● Source extract
───
Additional details regarding DSL signal degradation over long loops and regarding DSL technology more generally are described in Understanding Digital Subscriber Line Technology by Starr, Cioffi, and Silverman, Prentice Hall 1999, ISBN 0137805454 and in DSL—Simulation Techniques and Standards Development for Digital Subscriber Line Systems by Walter Y. Chen, Macmillan Technical Publishing, ISBN 1578700175, the disclosures of which are hereby incorporated by reference.
A loop extender is provided along a local loop between a central office and a customer premises for amplifying DSL signals, such as Category 1 ADSL or VDSL signals, that pass between the central office and the customer premises to reduce or alleviate DSL signal degradation problems due to signal attenuation. In general, the loop extender amplifies upstream and downstream DSL signals to at least partially compensate for attenuation of the DSL signals as they traverse a local loop.
───
● Dataset records
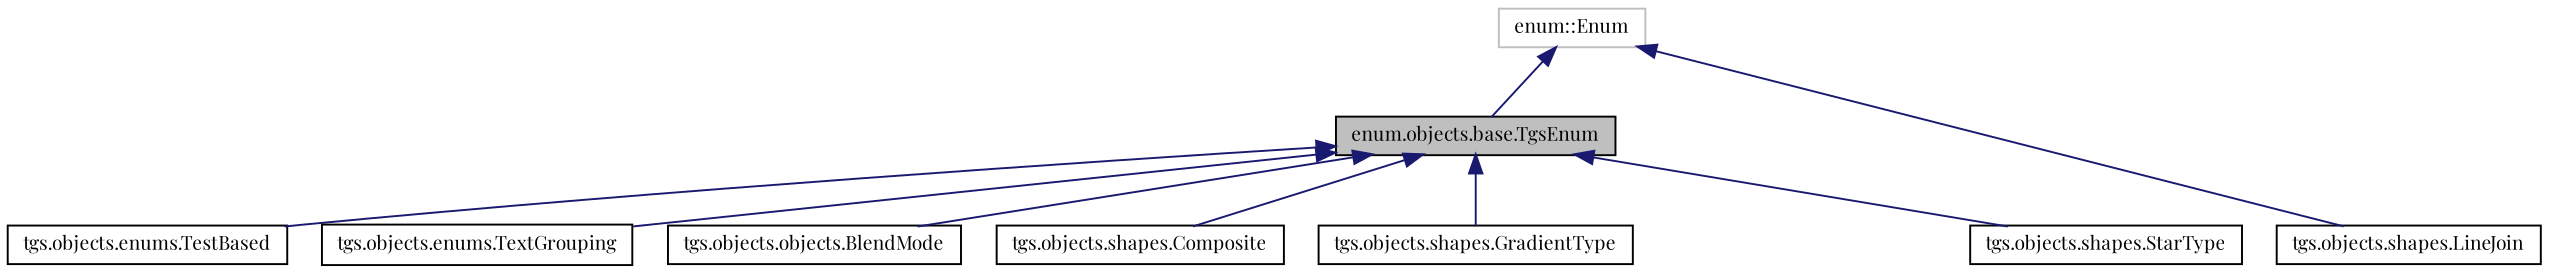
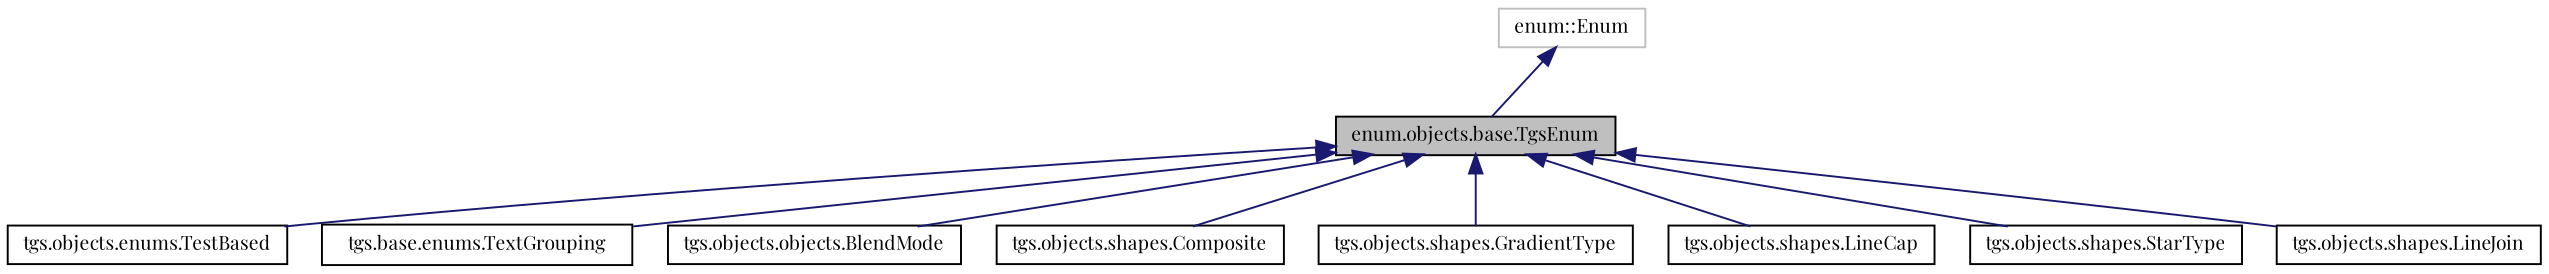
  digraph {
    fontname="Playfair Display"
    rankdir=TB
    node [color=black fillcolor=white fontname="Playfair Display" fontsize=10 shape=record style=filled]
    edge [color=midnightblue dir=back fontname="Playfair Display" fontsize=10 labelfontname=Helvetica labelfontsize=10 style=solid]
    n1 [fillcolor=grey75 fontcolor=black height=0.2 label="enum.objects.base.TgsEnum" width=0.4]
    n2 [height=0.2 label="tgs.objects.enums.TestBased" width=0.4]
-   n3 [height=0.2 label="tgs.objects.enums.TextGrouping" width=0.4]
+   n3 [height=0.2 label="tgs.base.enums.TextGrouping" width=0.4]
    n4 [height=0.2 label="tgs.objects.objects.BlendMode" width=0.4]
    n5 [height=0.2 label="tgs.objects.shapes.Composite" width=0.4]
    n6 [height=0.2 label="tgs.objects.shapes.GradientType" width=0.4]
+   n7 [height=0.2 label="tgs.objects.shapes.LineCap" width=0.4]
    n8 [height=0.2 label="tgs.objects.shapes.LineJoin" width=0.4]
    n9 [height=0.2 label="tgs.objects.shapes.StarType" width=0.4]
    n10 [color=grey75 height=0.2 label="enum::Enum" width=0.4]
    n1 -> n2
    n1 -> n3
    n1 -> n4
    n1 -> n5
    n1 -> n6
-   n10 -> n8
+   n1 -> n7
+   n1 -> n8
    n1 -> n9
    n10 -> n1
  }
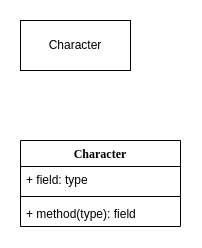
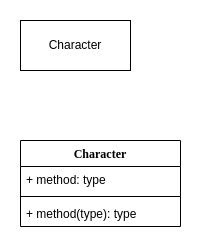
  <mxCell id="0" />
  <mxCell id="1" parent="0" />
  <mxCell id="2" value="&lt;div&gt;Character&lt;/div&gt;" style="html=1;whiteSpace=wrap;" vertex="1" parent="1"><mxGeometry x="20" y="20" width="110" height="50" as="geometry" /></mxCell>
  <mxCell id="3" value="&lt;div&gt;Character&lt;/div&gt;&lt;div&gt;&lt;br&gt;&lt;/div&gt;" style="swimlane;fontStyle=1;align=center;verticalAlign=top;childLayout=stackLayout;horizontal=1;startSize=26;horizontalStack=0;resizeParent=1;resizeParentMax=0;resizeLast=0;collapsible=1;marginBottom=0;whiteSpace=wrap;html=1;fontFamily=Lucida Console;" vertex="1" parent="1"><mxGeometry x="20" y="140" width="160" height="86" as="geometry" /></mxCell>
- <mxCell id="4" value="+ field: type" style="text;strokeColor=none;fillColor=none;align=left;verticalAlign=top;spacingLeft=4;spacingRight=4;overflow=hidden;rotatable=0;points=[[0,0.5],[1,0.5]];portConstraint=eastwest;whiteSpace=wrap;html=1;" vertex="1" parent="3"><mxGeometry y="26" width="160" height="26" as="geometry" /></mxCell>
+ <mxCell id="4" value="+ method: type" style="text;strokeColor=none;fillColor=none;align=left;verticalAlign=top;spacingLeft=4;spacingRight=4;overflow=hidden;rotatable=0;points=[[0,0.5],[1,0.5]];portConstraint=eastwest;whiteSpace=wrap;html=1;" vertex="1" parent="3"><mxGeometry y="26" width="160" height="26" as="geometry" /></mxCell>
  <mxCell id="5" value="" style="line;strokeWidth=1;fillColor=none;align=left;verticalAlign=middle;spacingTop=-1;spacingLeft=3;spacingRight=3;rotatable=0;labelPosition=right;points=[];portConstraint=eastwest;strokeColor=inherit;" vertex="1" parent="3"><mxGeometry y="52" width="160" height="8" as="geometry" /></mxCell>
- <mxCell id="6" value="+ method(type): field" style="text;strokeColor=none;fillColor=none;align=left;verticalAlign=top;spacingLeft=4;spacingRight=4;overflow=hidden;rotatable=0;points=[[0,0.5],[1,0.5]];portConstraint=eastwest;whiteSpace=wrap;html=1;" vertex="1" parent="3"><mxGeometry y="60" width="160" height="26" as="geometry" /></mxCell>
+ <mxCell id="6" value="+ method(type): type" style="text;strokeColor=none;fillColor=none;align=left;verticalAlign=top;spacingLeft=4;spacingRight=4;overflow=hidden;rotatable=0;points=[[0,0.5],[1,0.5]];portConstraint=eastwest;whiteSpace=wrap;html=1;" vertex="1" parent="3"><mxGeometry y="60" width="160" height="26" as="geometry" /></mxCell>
───
● To be done
a: According to the DSL loop extender passage, where along the line is the loop extender placed?
b: Copy out the rows from their start up to and including the line with "n1 [fillcolor=grey75 fontcolor=black", leaving out the pictures.

● Response list
a: Along a local loop between a central office and a customer premises.

b:
  digraph {
    fontname="Playfair Display"
    rankdir=TB
    node [color=black fillcolor=white fontname="Playfair Display" fontsize=10 shape=record style=filled]
    edge [color=midnightblue dir=back fontname="Playfair Display" fontsize=10 labelfontname=Helvetica labelfontsize=10 style=solid]
    n1 [fillcolor=grey75 fontcolor=black height=0.2 label="enum.objects.base.TgsEnum" width=0.4]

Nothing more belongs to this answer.